What to produce:
Go through the listing below and output exactly the line with "Page size: 1754x1241.", the line with "Identify the document", and each line between; omit the rest.

Dataset excerpts:

= Beginning of Section =

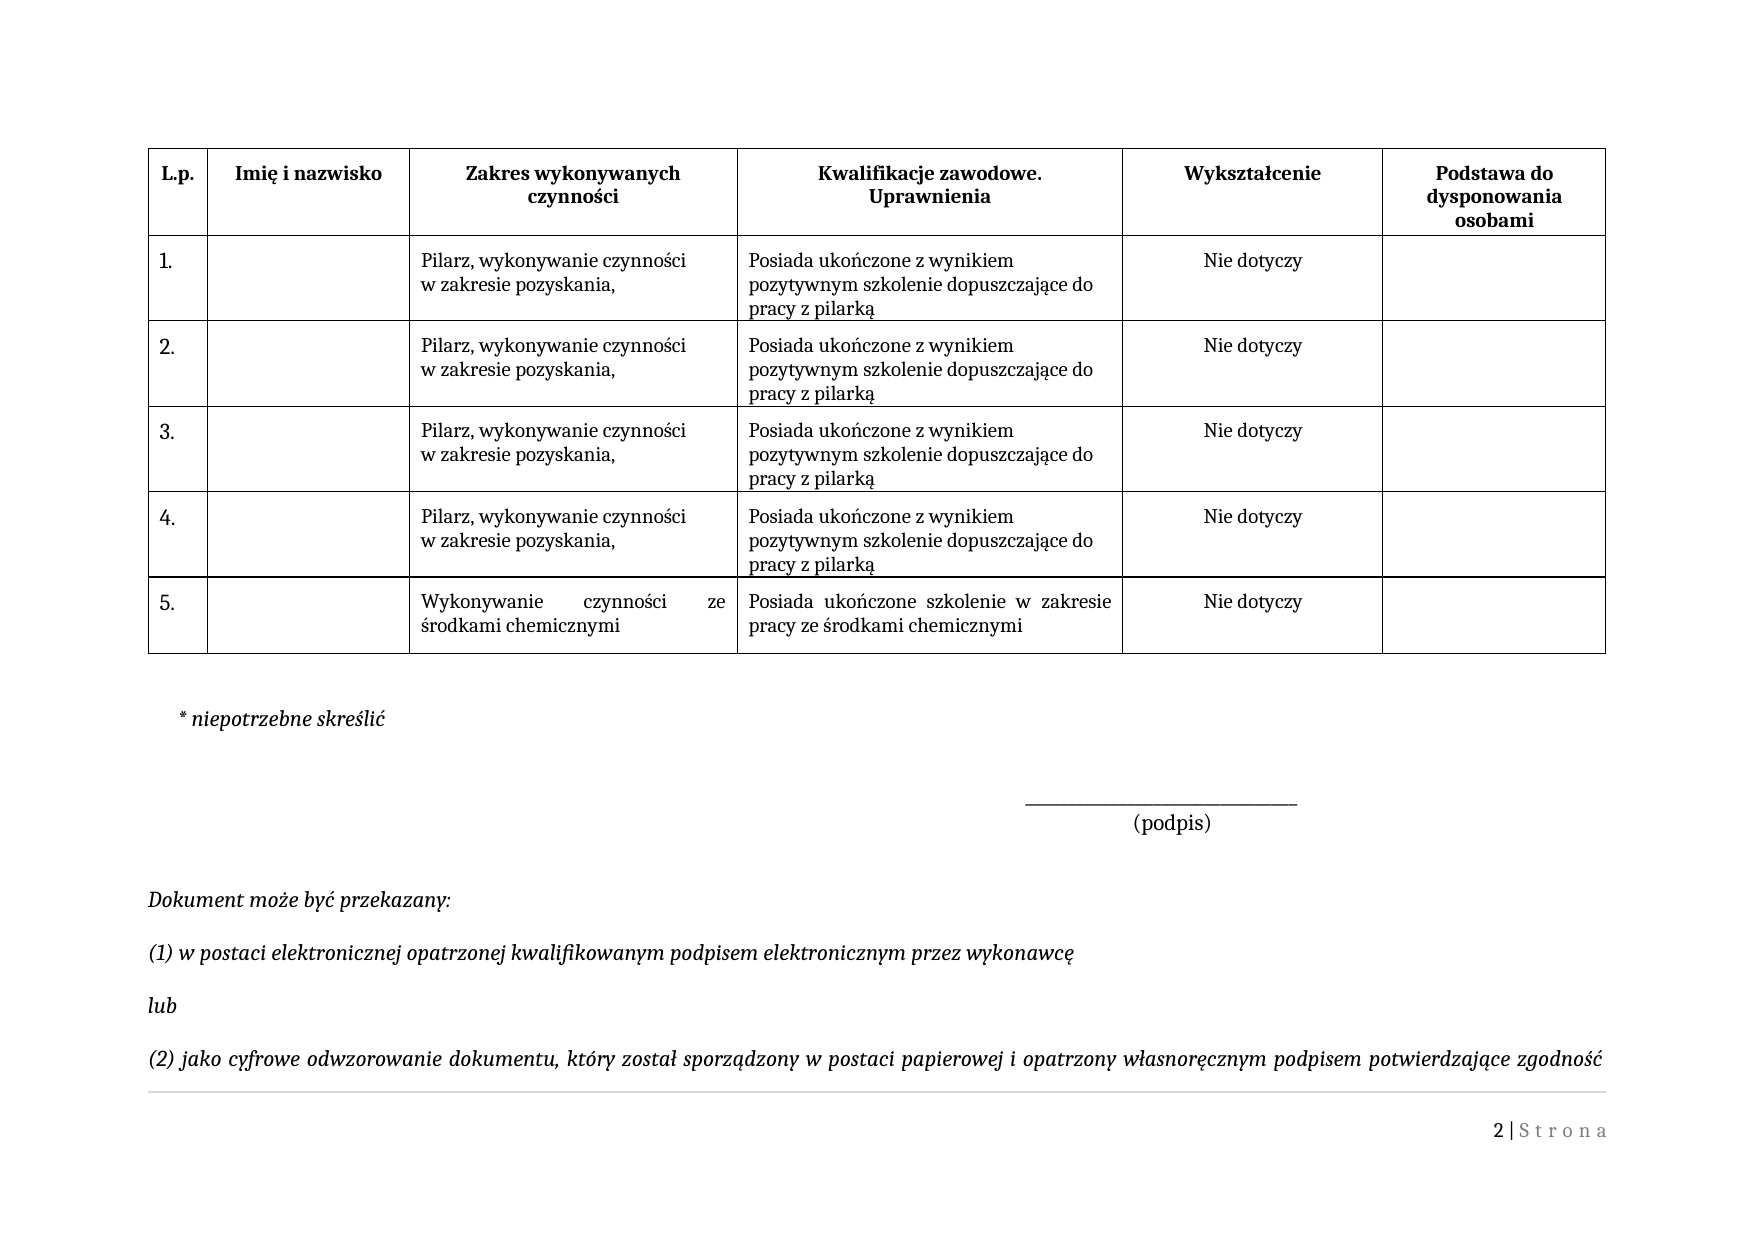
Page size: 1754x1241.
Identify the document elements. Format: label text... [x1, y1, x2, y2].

= End of Section =
= Beginning of Section =

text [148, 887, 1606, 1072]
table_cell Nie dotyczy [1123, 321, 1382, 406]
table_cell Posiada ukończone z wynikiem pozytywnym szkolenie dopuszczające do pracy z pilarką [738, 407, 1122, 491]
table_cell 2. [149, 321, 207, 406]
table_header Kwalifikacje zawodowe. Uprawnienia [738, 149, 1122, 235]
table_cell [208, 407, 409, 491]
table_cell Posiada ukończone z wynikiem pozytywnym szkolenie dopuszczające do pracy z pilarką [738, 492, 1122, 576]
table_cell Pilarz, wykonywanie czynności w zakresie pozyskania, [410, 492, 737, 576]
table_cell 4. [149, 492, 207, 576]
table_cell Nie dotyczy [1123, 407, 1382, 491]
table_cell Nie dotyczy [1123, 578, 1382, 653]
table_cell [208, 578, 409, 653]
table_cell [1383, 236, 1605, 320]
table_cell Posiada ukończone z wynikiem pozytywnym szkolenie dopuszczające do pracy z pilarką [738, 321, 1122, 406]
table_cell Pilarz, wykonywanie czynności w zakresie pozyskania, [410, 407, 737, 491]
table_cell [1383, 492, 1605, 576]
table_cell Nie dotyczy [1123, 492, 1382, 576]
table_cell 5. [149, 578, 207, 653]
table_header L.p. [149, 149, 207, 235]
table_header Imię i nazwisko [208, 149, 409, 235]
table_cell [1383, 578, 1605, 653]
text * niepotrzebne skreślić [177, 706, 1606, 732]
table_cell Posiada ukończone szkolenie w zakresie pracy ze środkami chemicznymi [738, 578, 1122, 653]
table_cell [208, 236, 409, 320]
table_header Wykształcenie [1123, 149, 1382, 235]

= End of Section =

Written solution:
Page size: 1754x1241.
Identify the document elements. Format: label text... [x1, y1, x2, y2].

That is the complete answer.